Claude McConkey had his delivery truck almost full of groceries to be delivered from Fred Weaver’s store when he would tell me to hop in.
I knew it was time to start our delivery runs because the phone had been busy most all morning and Fred had been writing a lot of things down on “grocery tickets.”
Do you remember those days when all you had to do was pick up the phone, call Fred’s store or one similar and tell him all the items you wanted delivered to your home? Fred wrote the items down on a “ticket” with a carbon copy, which was sent in one of those old bushel baskets to your house along with your order.
Fred would give your phoned-in order to me or Glen Mainnis. I or Glen would go around through the store picking up the items you wanted and putting them in the basket. We priced each one and wrote it on the ticket. Some orders took more than one basket to hold but we had plenty of baskets in the back of the store building.
I would take the full baskets out the back door and slide them up into the back of the panel truck Claude drove. He would look over the names of those customers and figure out the best route for delivery.
I remember quite a few people to whom we delivered groceries and Ms. Adalade Tinnel on East First Avenue was one whose details have stuck in my mind very strongly.
Claude would pull the truck up to the curb at the back of her house where I would get out and take her basket of groceries into the back door after Claude verified it was her order and the credit ticket was correct. I would even put some things such as milk or meats into her ice box for her out on her back porch. There weren’t electric refrigerators in those days. Some of the other things she would ask me to put up into her cabinet shelves for her. Everything had its place to go and I put it where she said it went.
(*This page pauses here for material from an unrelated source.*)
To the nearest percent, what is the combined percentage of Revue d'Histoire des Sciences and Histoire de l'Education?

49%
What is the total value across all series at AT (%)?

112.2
She checked everything on her order as I took it out of her basket and we never had any problems. Ms. Tinnel would even add up the price of everything on her order and be more than willing to sign the original copy of her order.
This was the procedure for each delivery to every house we went and these signed tickets were taken back to the store, given to Fred and placed alphabetically by customer’s name in a big ticket-holding, spring-loaded, metal contraption. I honestly don’t think anyone had issues paying what they owed for groceries by payday. That’s the way it was in them days.
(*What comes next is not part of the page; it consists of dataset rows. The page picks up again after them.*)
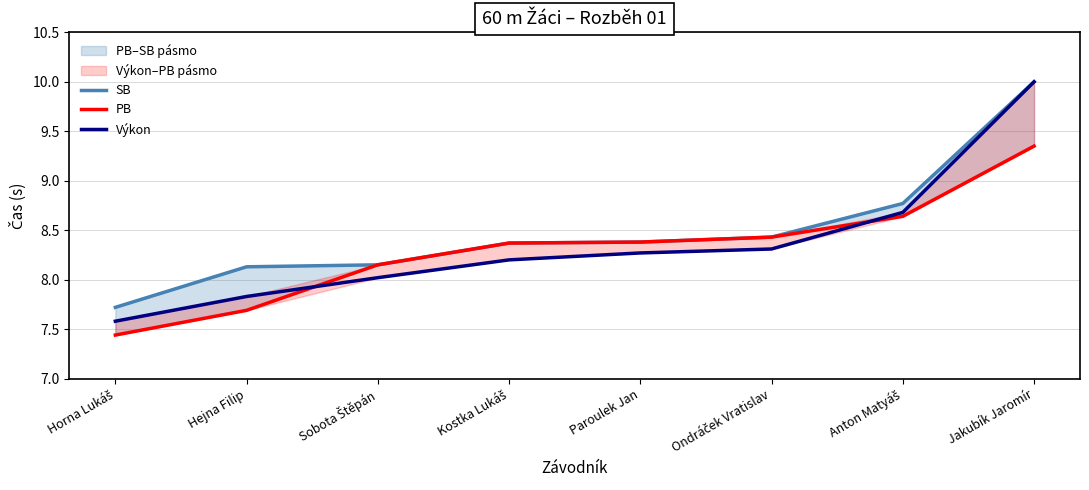

What is the smallest value displayed?

7.4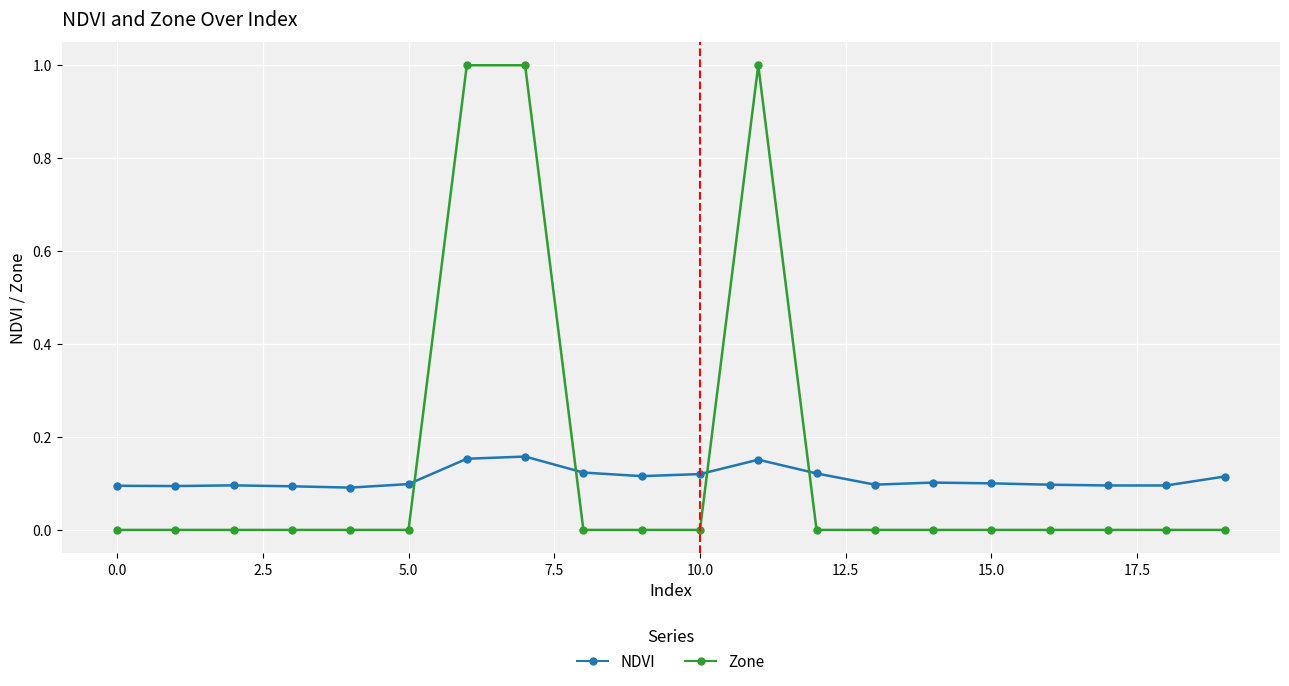

What is the sum of all Zone values?

3.0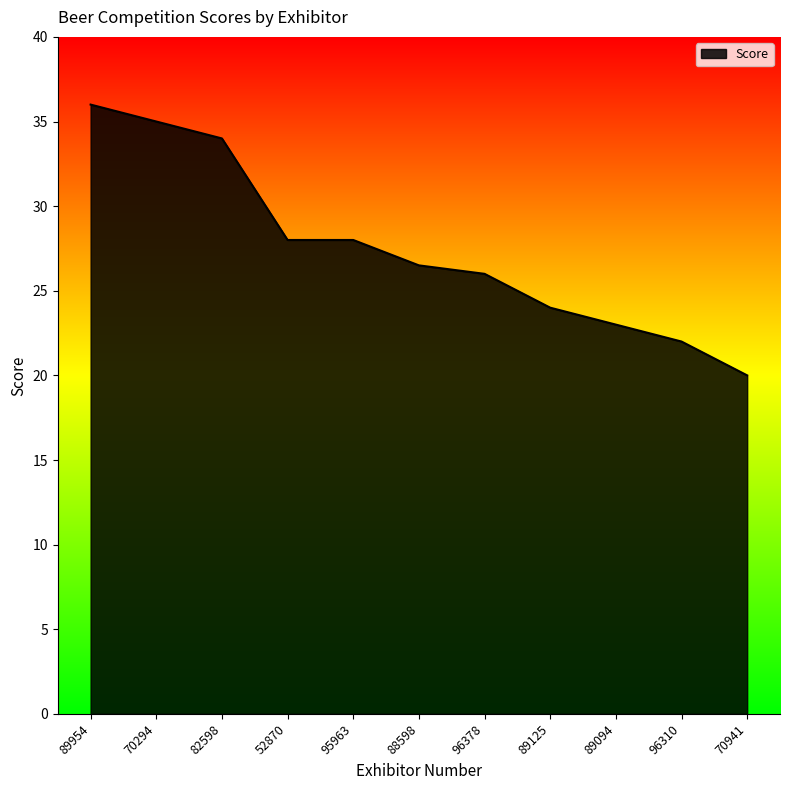

Approximately how many times larger is the value at 95963 compared to 82598?

0.8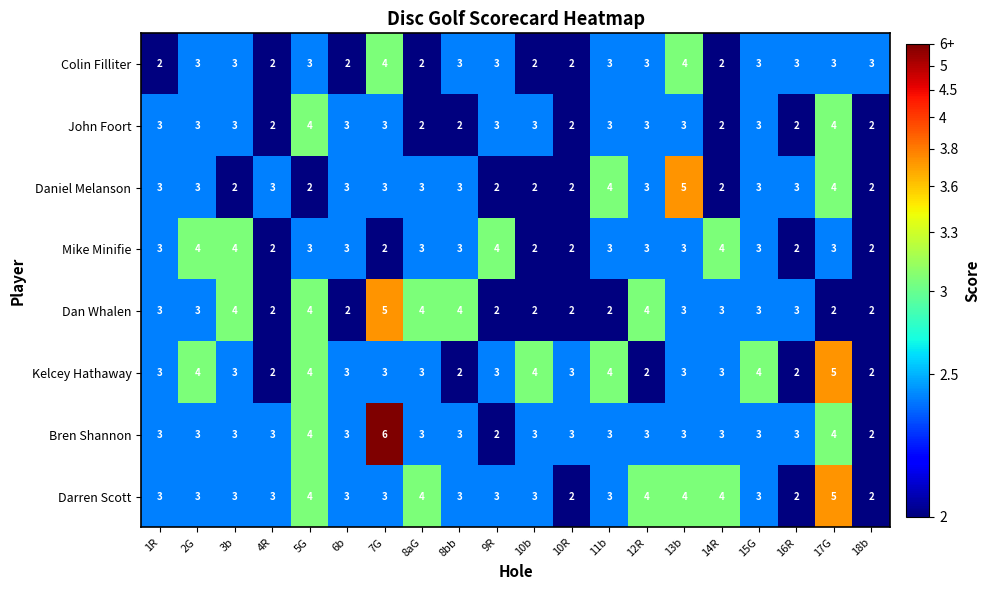

How many Daniel Melanson values are between 2 and 3?

17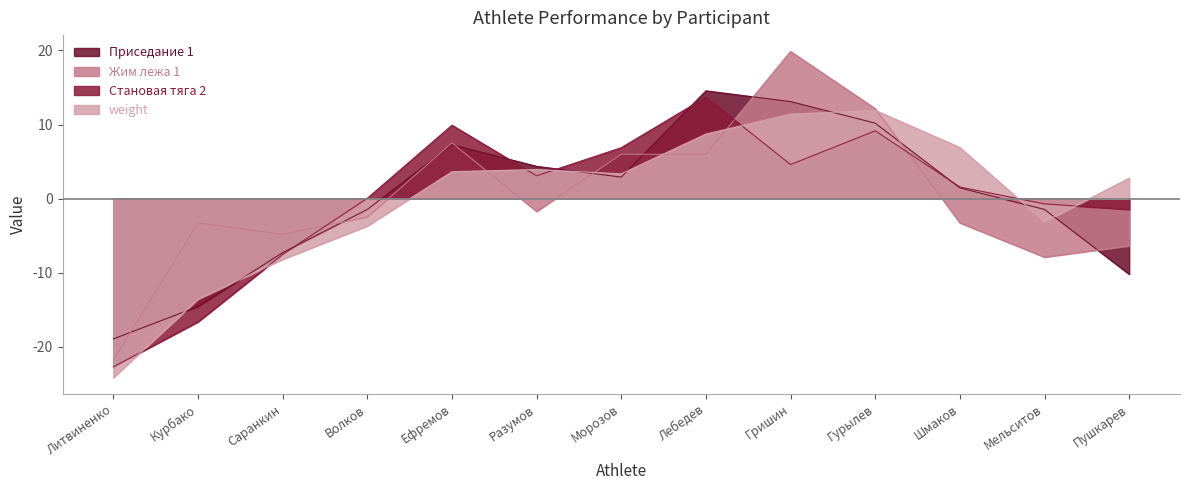

In Приседание 1, how many points are lower than both neighbors (excluding endpoints)?

1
We had customers not only all over east side but all across town, up to the Highland Park area and over into Martel. I guess there were hundreds of customers ordering deliveries in this manner. Yes, Claude and I stayed busy.
I’ve told you already about Evans and Hines Grocery being the last of the merchants who delivered groceries here in town. My mama never had a car or a telephone, so she walked to town sometimes just to turn in her grocery list to Burt Hines. He operated in the same manner as Weaver’s and she would leave her list with him, walk back home five or so blocks and wait on delivery from the store a few days later in the week. His son, “Sneeze,” had the same job that I had with Fred and he delivered my mom’s groceries until the family gave up their store.
Just like we’ve said before — time changes everything. Not all, but most, of the changes are for the worse, ain’t they?